*** Information given ***

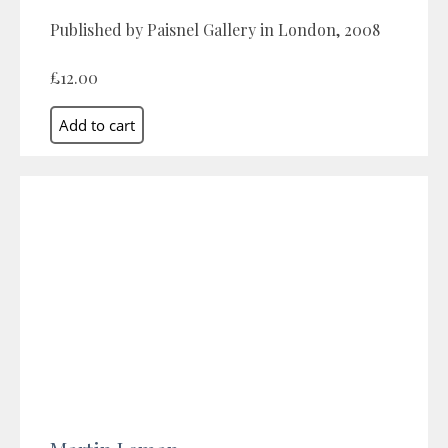
Published by Paisnel Gallery in London, 2008
£12.00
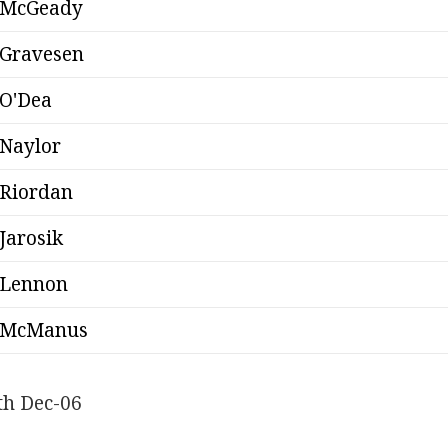
McGeady
Gravesen
O'Dea
Naylor
Riordan
Jarosik
Lennon
McManus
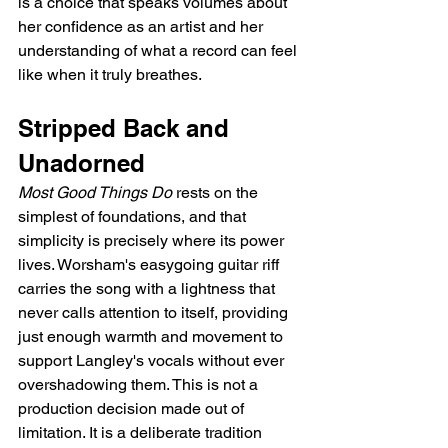
is a choice that speaks volumes about 
her confidence as an artist and her 
understanding of what a record can feel 
like when it truly breathes.
Stripped Back and 
Unadorned
Most Good Things Do
 rests on the 
simplest of foundations, and that 
simplicity is precisely where its power 
lives. Worsham's easygoing guitar riff 
carries the song with a lightness that 
never calls attention to itself, providing 
just enough warmth and movement to 
support Langley's vocals without ever 
overshadowing them. This is not a 
production decision made out of 
limitation. It is a deliberate tradition 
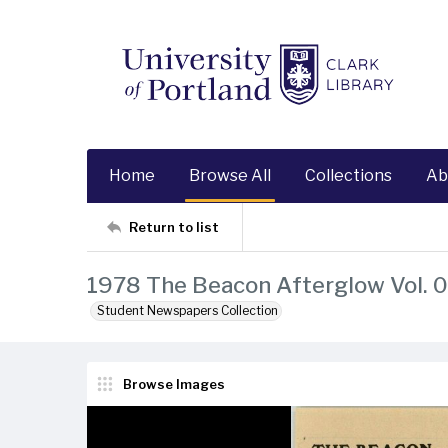
Home
Browse All
Collections
Ab
Return to list
1978 The Beacon Afterglow Vol. 0
Student Newspapers Collection
Browse Images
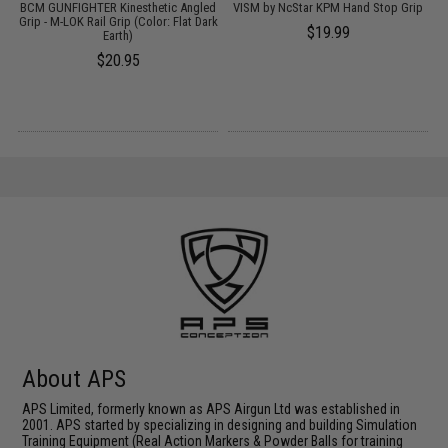
BCM GUNFIGHTER Kinesthetic Angled
VISM by NcStar KPM Hand Stop Grip
Grip - M-LOK Rail Grip (Color: Flat Dark
$19.99
Earth)
$20.95
About APS
APS Limited, formerly known as APS Airgun Ltd was established in
2001. APS started by specializing in designing and building Simulation
Training Equipment (Real Action Markers & Powder Balls for training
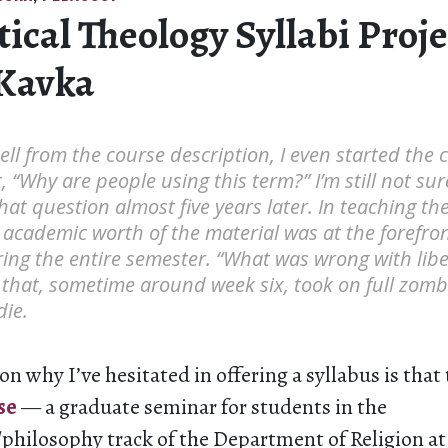
tical Theology Syllabi Proje
Kavka
 tell from the course description, I even started the
t, “Why are people using this term?” I’m still not su
hat question almost five years later. In teaching th
 academic worth of the material was at the forefron
ing the entire semester. “What was wrong with lib
that, sometime around week six, took on full zombie
die.
on why I’ve hesitated in offering a syllabus is that
se
— a graduate seminar for students in the
/philosophy track of the Department of Religion at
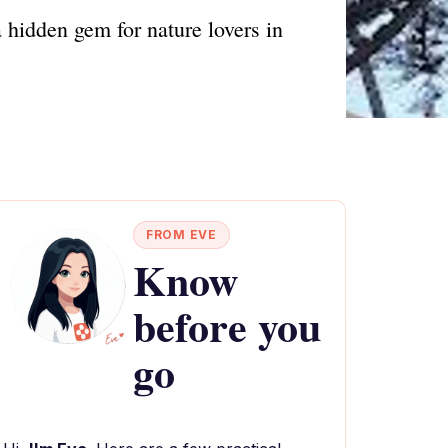
 hidden gem for nature lovers in
FROM EVE
Know
before you
go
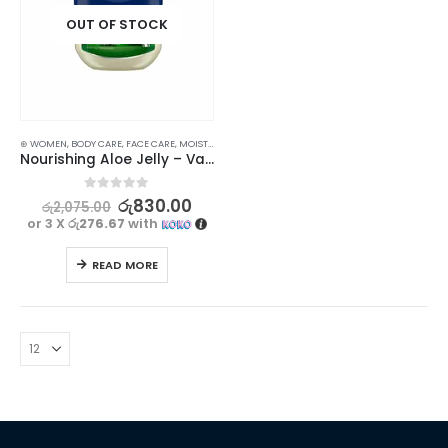
OUT OF STOCK
⊛ WOMEN
,
BODY CARE
,
FACE CARE
,
MOISTURISERS
,
SKIN CARE
Nourishing Aloe Jelly – Vaseline Soothes and Hydrates, 50ml
0
out of 5
රු
830.00
රු
2,075.00
or 3 X
රු276.67
with
READ MORE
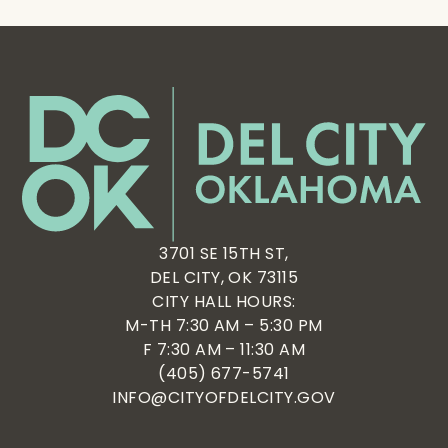
3701 SE 15TH ST,
DEL CITY, OK 73115
CITY HALL HOURS:
M-TH 7:30 AM – 5:30 PM
F 7:30 AM – 11:30 AM
(405) 677-5741
INFO@CITYOFDELCITY.GOV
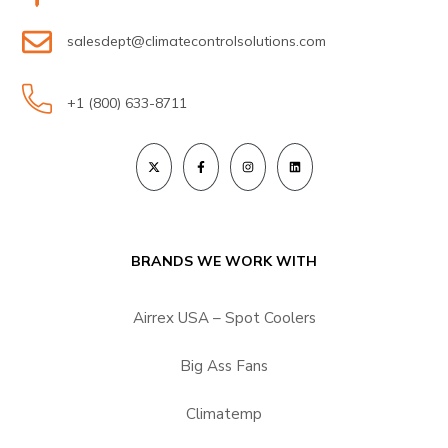
salesdept@climatecontrolsolutions.com
+1 (800) 633-8711
BRANDS WE WORK WITH
Airrex USA – Spot Coolers
Big Ass Fans
Climatemp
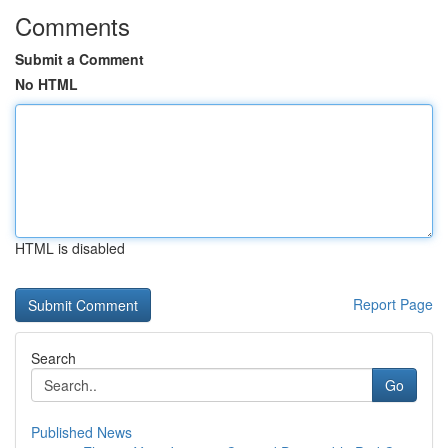
Comments
Submit a Comment
No HTML
HTML is disabled
Report Page
Search
Go
Published News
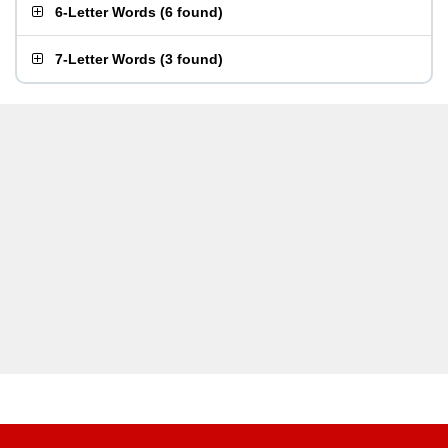
6-Letter Words
(
6 found
)
7-Letter Words
(
3 found
)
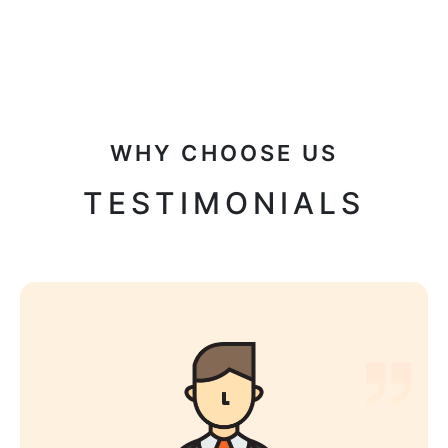
WHY CHOOSE US
TESTIMONIALS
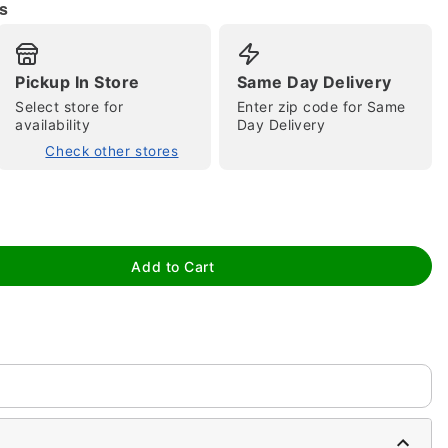
s
Pickup In Store
Same Day Delivery
Select store for
Enter zip code for Same
availability
Day Delivery
Check other stores
tap to zoom
Add to Cart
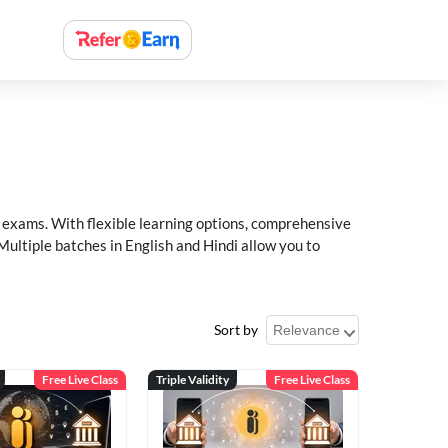
xams. With flexible learning options, comprehensive
Multiple batches in English and Hindi allow you to
Sort by
Free Live Class
Triple Validity
Free Live Class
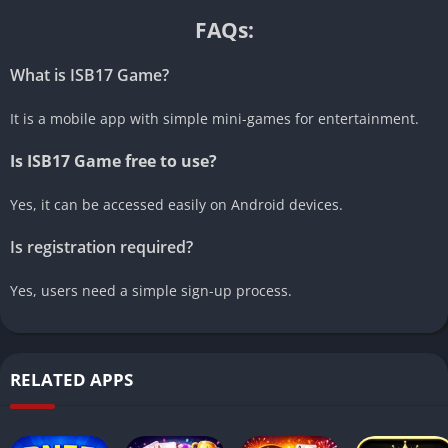
FAQs:
What is ISB17 Game?
It is a mobile app with simple mini-games for entertainment.
Is ISB17 Game free to use?
Yes, it can be accessed easily on Android devices.
Is registration required?
Yes, users need a simple sign-up process.
RELATED APPS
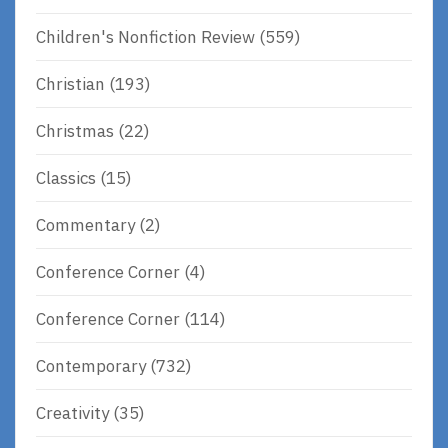
Children's Nonfiction Review
(559)
Christian
(193)
Christmas
(22)
Classics
(15)
Commentary
(2)
Conference Corner
(4)
Conference Corner
(114)
Contemporary
(732)
Creativity
(35)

***

• _Work request_: Please extract every line of text from the listing above without altering a word, and leave the pictures out of your answer.

• _Solution to this task_:
Published by Paisnel Gallery in London, 2008
£12.00
McGeady
Gravesen
O'Dea
Naylor
Riordan
Jarosik
Lennon
McManus
is a choice that speaks volumes about 
her confidence as an artist and her 
understanding of what a record can feel 
like when it truly breathes.
Stripped Back and 
Unadorned
Most Good Things Do
 rests on the 
simplest of foundations, and that 
simplicity is precisely where its power 
lives. Worsham's easygoing guitar riff 
carries the song with a lightness that 
never calls attention to itself, providing 
just enough warmth and movement to 
support Langley's vocals without ever 
overshadowing them. This is not a 
production decision made out of 
limitation. It is a deliberate tradition 
Home
Browse All
Collections
Ab
Return to list
1978 The Beacon Afterglow Vol. 0
Student Newspapers Collection
Browse Images
BCM GUNFIGHTER Kinesthetic Angled
VISM by NcStar KPM Hand Stop Grip
Grip - M-LOK Rail Grip (Color: Flat Dark
$19.99
Earth)
$20.95
About APS
APS Limited, formerly known as APS Airgun Ltd was established in
2001. APS started by specializing in designing and building Simulation
Training Equipment (Real Action Markers & Powder Balls for training
tical Theology Syllabi Proje
Kavka
 tell from the course description, I even started the
t, “Why are people using this term?” I’m still not su
hat question almost five years later. In teaching th
 academic worth of the material was at the forefron
ing the entire semester. “What was wrong with lib
that, sometime around week six, took on full zombie
die.
on why I’ve hesitated in offering a syllabus is that
se
— a graduate seminar for students in the
/philosophy track of the Department of Religion at
 hidden gem for nature lovers in
FROM EVE
Know
before you
go
OUT OF STOCK
⊛ WOMEN
,
BODY CARE
,
FACE CARE
,
MOISTURISERS
,
SKIN CARE
Nourishing Aloe Jelly – Vaseline Soothes and Hydrates, 50ml
0
out of 5
රු
830.00
රු
2,075.00
or 3 X
රු276.67
with
READ MORE
3701 SE 15TH ST,
DEL CITY, OK 73115
CITY HALL HOURS:
M-TH 7:30 AM – 5:30 PM
F 7:30 AM – 11:30 AM
(405) 677-5741
INFO@CITYOFDELCITY.GOV
salesdept@climatecontrolsolutions.com
+1 (800) 633-8711
BRANDS WE WORK WITH
Airrex USA – Spot Coolers
Big Ass Fans
Climatemp
Comments
Submit a Comment
No HTML
HTML is disabled
Report Page
Search
Go
Published News
6-Letter Words
(
6 found
)
7-Letter Words
(
3 found
)
WHY CHOOSE US
TESTIMONIALS
s
Pickup In Store
Same Day Delivery
Select store for
Enter zip code for Same
availability
Day Delivery
Check other stores
tap to zoom
Add to Cart
xams. With flexible learning options, comprehensive
Multiple batches in English and Hindi allow you to
Sort by
Free Live Class
Triple Validity
Free Live Class
FAQs:
What is ISB17 Game?
It is a mobile app with simple mini-games for entertainment.
Is ISB17 Game free to use?
Yes, it can be accessed easily on Android devices.
Is registration required?
Yes, users need a simple sign-up process.
RELATED APPS
Children's Nonfiction Review
(559)
Christian
(193)
Christmas
(22)
Classics
(15)
Commentary
(2)
Conference Corner
(4)
Conference Corner
(114)
Contemporary
(732)
Creativity
(35)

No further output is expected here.